That said, Jones had a deep love of home, an oikophilia to use Roger Scruton’s term. But we have to be willing to see what home meant to him. His Wales has a time-bound framework: at one end is the withdrawal of the Romans from the British Isles at the time of Cunedda, the first king of North Wales, in the early 5th century; and at the other, the specific date of 11 December 1282, the assassination of Llewelyn ap Gruffudd, the last true Prince of Wales. This was a date all his friends had to memorize. These are the temporal boundaries for his Welsh sensibilities, and the time between these dates inspires his sense of hiraeth.


In my estimation, Welshness and hiraeth merge in David Jones’s life and work. They form the psychological basis upon which he constructed a home in this world. Sign and sacrament are the theological blueprint for the home; the structural framework is the palimpsest of British history, myth, and legend.

WHAT IS ASKED:
[1] Copy the passage on David Jones word for word, starting at "In my estimation, Welshness" and ending at "myth, and legend.".
[2] In the passage on David Jones, what event took place on 11 December 1282?
[3] Using the passage on David Jones, explain in one to three sentences why the span from the Roman withdrawal to 1282 matters to Jones.

RECORD LIST:
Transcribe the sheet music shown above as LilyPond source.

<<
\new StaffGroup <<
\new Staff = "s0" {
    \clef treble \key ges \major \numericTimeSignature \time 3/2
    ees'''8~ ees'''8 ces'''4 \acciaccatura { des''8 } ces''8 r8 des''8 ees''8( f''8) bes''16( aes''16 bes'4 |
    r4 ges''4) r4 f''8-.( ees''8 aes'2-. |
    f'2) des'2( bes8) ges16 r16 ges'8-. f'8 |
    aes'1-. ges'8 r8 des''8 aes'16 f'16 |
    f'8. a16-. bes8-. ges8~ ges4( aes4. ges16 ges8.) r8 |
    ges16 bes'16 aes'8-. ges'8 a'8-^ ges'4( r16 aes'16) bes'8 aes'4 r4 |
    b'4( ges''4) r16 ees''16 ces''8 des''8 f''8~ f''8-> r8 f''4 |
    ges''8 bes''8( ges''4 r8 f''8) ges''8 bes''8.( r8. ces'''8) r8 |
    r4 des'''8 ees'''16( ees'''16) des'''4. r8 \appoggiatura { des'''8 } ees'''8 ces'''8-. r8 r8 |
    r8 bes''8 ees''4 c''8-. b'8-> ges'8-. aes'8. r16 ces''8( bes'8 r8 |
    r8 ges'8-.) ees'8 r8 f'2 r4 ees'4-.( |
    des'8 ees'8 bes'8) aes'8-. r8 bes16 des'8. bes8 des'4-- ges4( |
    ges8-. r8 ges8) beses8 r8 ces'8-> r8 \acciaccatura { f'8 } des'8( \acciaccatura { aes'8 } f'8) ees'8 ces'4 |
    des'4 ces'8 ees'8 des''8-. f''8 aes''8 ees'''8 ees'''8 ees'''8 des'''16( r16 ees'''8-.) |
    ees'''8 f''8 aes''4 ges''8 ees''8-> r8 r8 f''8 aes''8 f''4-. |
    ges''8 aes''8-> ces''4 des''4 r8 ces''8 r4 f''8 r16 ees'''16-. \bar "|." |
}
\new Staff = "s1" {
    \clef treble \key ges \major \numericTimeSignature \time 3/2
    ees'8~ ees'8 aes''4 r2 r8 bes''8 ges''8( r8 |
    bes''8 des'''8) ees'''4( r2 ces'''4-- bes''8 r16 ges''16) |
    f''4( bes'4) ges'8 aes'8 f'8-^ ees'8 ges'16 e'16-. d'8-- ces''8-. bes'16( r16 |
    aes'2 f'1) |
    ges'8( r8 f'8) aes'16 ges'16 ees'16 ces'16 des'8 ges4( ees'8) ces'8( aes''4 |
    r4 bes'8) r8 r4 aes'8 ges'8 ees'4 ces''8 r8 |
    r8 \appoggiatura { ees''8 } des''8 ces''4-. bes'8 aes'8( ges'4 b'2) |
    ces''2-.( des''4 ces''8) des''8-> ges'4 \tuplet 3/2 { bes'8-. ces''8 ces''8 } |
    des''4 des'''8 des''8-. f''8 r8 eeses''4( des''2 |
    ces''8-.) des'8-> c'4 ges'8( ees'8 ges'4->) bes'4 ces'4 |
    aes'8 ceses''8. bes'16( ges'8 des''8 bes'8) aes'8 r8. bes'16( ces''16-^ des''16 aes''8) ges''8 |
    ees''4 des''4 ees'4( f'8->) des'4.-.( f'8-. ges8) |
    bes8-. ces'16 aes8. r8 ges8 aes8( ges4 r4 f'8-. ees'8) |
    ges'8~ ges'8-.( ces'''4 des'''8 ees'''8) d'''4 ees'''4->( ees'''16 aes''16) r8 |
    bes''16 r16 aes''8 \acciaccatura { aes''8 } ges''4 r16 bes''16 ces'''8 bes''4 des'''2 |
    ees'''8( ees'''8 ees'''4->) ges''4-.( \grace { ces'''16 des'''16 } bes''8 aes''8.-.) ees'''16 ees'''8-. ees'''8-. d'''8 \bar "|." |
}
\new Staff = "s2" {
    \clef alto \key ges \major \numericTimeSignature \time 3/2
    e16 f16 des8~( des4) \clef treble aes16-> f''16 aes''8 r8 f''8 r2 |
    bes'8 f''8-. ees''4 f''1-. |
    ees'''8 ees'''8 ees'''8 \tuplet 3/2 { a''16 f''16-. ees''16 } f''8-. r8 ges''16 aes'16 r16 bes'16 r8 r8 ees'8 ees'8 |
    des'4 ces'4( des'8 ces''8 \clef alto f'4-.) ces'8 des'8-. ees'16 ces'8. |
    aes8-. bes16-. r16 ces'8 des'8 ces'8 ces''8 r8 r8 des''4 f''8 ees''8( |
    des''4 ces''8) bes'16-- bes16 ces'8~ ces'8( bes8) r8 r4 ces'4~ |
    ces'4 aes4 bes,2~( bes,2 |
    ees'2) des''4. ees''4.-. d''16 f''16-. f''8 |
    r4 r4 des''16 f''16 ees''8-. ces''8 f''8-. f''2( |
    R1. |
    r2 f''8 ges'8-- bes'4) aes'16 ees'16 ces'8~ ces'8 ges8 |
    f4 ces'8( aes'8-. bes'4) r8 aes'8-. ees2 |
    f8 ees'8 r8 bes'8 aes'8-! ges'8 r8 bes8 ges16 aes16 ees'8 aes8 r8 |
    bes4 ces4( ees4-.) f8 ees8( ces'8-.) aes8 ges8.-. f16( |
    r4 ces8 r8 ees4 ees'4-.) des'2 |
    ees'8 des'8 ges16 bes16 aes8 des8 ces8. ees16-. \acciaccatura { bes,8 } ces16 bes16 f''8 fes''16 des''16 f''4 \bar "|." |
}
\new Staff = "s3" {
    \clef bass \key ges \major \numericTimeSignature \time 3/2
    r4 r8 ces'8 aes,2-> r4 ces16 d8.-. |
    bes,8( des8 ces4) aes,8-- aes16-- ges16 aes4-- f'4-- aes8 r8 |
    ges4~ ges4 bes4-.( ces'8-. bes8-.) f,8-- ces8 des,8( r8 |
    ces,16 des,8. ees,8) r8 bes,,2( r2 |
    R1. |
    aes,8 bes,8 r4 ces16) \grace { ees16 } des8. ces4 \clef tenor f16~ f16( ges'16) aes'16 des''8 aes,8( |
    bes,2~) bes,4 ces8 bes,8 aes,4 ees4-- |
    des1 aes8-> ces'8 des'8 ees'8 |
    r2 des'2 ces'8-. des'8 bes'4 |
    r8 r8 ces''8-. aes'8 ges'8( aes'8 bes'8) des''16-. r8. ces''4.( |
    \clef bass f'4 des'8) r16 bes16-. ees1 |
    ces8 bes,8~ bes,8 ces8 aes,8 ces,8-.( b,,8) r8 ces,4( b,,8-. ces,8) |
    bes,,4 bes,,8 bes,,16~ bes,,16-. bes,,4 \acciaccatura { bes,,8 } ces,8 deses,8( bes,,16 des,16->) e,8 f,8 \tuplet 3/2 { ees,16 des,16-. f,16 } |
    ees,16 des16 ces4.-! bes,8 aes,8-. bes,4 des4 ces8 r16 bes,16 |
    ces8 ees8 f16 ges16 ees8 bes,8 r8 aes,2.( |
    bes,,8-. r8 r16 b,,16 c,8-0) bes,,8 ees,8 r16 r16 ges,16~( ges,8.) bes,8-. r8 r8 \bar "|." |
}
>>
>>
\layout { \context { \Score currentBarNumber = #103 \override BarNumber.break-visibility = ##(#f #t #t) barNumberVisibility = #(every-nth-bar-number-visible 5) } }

THE RESULTS:
[1]
In my estimation, Welshness and hiraeth merge in David Jones’s life and work. They form the psychological basis upon which he constructed a home in this world. Sign and sacrament are the theological blueprint for the home; the structural framework is the palimpsest of British history, myth, and legend.

[2] Llewelyn ap Gruffudd, the last true Prince of Wales, was assassinated.

[3] The Roman withdrawal in the time of Cunedda, in the early 5th century, and the 1282 assassination of Llewelyn ap Gruffudd are the temporal boundaries of Jones's Welsh sensibilities. The time between these dates inspires his sense of hiraeth.